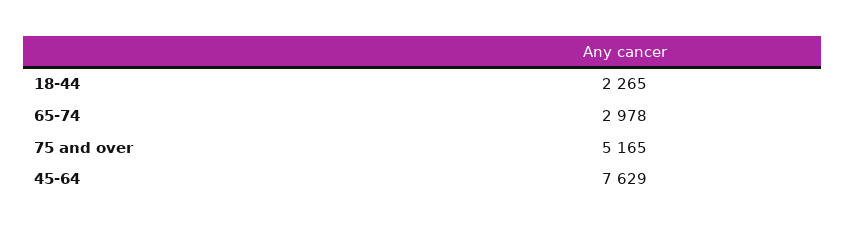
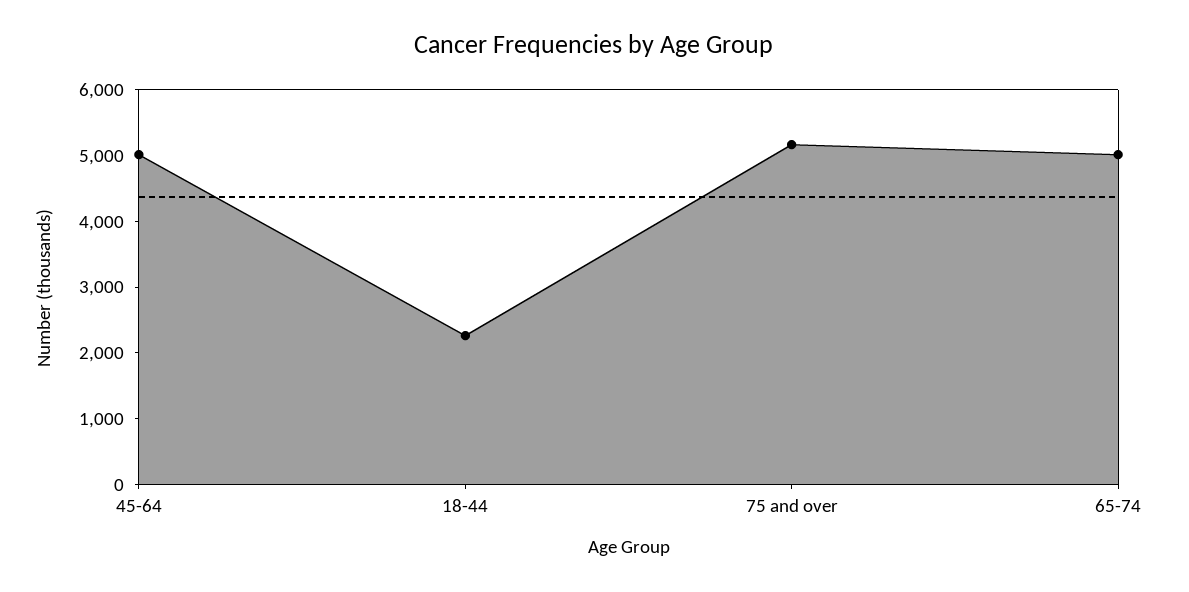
  {
    "18-44": 2265,
-   "65-74": 2978,
+   "65-74": 5000,
    "75 and over": 5165,
-   "45-64": 7629
+   "45-64": 5000
  }

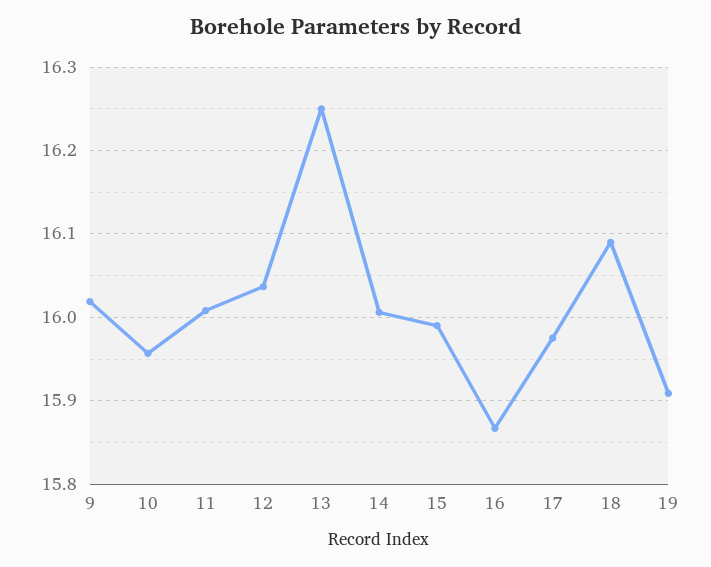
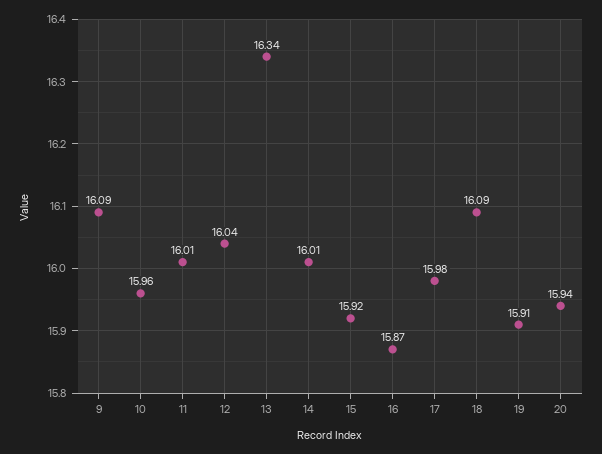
  {
-   "9": 16.02,
+   "9": 16.09,
    "10": 15.96,
    "11": 16.01,
    "12": 16.04,
-   "13": 16.25,
+   "13": 16.34,
    "14": 16.01,
-   "15": 15.99,
+   "15": 15.92,
    "16": 15.87,
    "17": 15.98,
    "18": 16.09,
-   "19": 15.91
+   "19": 15.91,
+   "20": 15.94
  }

#####

Task:
Your answer must be an exact copy of the records, with every picture left out.

Result for this exercise:
  {
    "18-44": 2265,
-   "65-74": 2978,
+   "65-74": 5000,
    "75 and over": 5165,
-   "45-64": 7629
+   "45-64": 5000
  }

  {
-   "9": 16.02,
+   "9": 16.09,
    "10": 15.96,
    "11": 16.01,
    "12": 16.04,
-   "13": 16.25,
+   "13": 16.34,
    "14": 16.01,
-   "15": 15.99,
+   "15": 15.92,
    "16": 15.87,
    "17": 15.98,
    "18": 16.09,
-   "19": 15.91
+   "19": 15.91,
+   "20": 15.94
  }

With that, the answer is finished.